John B. Pendry of Imperial College London designed artificial materials with properties not found in nature, and showed that such materials can be used to fabricate optical lenses with a resolution smaller than the wavelength of light, thus allowing imaging of objects with nanoscale dimensions.
The materials inspired by Pendry’s vision since the 1990’s are called ‘metamaterials’. They are composed by nanoscale metallic or dielectric elements, with a geometry that determines the optical properties. What is more, this geometry can be engineered to obtain the desired response to electric and magnetic fields. Pendry’s work also predicts metamaterials with a negative refractive index, a feature not found in nature, and resulting in dramatically different ways in which light “bends” as it traverses two different materials. Negative index materials were first experimentally demonstrated by David Smith in 2000.
In 1968, Victor Veselago predicted that a slab of material with negative refractive index can focus light. Building on this work, Pendry theoretically demonstrated in 2000 that such a slab not only can focus light, but also that it does so with sub-wavelength resolution, which cannot be achieved with standard lenses. Pendry named this slab of metamaterial a ‘perfect lens’, because it can focus light of a given wavelength with unlimited resolution, if the index of refraction is exactly -1. This is due to the action of surface plasmons on both sides of the slab, as they amplify the components of the electromagnetic radiation - the so-called ‘near field’ - that carries sub-wavelength information of the object. This is information that is normally lost in conventional optical lenses.
Electric field patterns of microwave radiation with a frequency of 8.5 GHz as it propagates through a metamaterial cloak (the region between the two black circles) wrapped around a copper cylinder (inner black circle). The wave front propagates from left to right. Outside the cloak, the wave front continues relatively unperturbed, making the cylinder partially invisible. (Adapted from Science 314, 977-980 (2006))
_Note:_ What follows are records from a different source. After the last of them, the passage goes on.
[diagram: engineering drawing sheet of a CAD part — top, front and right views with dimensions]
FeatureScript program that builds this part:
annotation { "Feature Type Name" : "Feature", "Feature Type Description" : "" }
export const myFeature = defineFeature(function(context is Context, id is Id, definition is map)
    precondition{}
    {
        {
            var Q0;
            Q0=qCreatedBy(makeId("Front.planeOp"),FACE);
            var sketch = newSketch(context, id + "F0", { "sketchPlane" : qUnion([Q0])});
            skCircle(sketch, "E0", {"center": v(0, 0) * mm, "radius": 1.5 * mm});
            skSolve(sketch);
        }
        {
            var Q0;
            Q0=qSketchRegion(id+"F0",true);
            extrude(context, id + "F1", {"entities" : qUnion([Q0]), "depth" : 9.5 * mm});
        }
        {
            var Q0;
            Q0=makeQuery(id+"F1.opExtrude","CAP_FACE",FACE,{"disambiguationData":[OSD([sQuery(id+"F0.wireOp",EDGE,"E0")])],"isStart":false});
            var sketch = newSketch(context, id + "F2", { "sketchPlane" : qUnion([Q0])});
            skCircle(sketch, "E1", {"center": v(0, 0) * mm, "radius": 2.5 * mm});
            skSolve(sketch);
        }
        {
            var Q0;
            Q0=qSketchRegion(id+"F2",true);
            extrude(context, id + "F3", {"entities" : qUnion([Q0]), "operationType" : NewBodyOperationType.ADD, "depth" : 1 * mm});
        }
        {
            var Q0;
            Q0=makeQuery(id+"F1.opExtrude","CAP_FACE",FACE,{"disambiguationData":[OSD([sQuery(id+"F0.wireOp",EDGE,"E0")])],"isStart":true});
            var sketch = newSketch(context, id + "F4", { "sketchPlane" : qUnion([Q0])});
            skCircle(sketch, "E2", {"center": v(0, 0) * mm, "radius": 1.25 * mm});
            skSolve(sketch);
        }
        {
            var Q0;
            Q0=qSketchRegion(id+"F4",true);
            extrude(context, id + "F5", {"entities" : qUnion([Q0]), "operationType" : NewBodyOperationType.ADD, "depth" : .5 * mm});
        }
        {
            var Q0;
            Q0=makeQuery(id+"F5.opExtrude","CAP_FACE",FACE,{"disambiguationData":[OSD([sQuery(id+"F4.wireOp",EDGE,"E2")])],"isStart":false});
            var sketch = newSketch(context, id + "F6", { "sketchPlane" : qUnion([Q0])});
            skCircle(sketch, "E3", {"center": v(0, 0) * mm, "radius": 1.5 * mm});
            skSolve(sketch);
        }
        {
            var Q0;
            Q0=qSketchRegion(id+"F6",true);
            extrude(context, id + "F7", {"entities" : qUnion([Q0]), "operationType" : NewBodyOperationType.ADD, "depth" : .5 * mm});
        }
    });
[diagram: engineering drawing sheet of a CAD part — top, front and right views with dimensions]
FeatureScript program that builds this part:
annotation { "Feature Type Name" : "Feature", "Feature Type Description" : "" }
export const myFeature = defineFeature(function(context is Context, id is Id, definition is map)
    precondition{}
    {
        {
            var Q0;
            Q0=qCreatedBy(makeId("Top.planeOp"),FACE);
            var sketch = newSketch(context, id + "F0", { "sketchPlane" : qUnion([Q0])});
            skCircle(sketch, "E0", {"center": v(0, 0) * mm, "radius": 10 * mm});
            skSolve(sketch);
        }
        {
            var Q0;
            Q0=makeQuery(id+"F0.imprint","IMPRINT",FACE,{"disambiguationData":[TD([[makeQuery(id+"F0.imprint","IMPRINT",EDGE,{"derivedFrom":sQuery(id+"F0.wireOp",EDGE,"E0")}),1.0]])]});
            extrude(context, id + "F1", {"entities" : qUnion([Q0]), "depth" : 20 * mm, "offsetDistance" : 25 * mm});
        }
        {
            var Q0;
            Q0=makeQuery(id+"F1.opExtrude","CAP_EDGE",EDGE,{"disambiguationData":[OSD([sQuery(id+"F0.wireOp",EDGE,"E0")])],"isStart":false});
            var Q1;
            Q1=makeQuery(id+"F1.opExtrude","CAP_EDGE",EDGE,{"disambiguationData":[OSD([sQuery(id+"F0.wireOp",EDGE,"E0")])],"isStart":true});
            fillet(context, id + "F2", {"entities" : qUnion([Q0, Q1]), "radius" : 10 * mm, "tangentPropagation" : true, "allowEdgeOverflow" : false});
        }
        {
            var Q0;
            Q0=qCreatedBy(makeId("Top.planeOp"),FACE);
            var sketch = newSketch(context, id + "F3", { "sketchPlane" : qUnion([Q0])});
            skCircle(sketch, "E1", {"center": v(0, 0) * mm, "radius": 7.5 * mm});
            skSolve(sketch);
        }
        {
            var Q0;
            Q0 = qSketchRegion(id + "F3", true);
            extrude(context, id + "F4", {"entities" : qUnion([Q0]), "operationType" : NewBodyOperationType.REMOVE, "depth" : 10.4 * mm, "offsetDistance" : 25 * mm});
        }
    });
Lenses with sub-wavelength resolution built from silver metamaterials have been experimentally demonstrated in 2005 by two independent groups in Berkeley and Canterbury. Such devices can be applied in a vast range of technologies, from imaging of small biological structures such as DNA molecules, to manufacturing of electronic devices with smaller dimensions or optical data storage with increased information density.
The applications of metamaterials go beyond perfect lenses; they can also be used selectively to absorb different wavelengths of radiation, or to realise the ‘invisibility cloak’, proposed by Pendry in the early 2000s. When shaped around an object, the metamaterial cloak can hide it from electromagnetic radiation, making it invisible to an observer. Cloacking is analogous to creating a mirage; light is bent in a way that our brain reconstructs. In 2006, Pendry, David Smith and co-workers demonstrated cloaking at microwave frequencies. Although cloaking has only been demonstrated for small objects and may not be the most promising application of metamaterials, the concept is interesting as it challenges our intuition and understanding of the behaviour of light.
Professor Arne Brataas, of the Norwegian University of Science and Technology, and chairman of the Kavli Nanoscience Prize Committee, said: “Thomas W. Ebbesen, Stefan W. Hell, and John B. Pendry have independently advanced our ability to ‘see’ nano-scale objects using visible light. They have greatly advanced our understanding of nano-optics and the applications of their insights promise to have an enduring benefit to a wide range of fields from physics and chemistry to the biological and biomedical sciences”.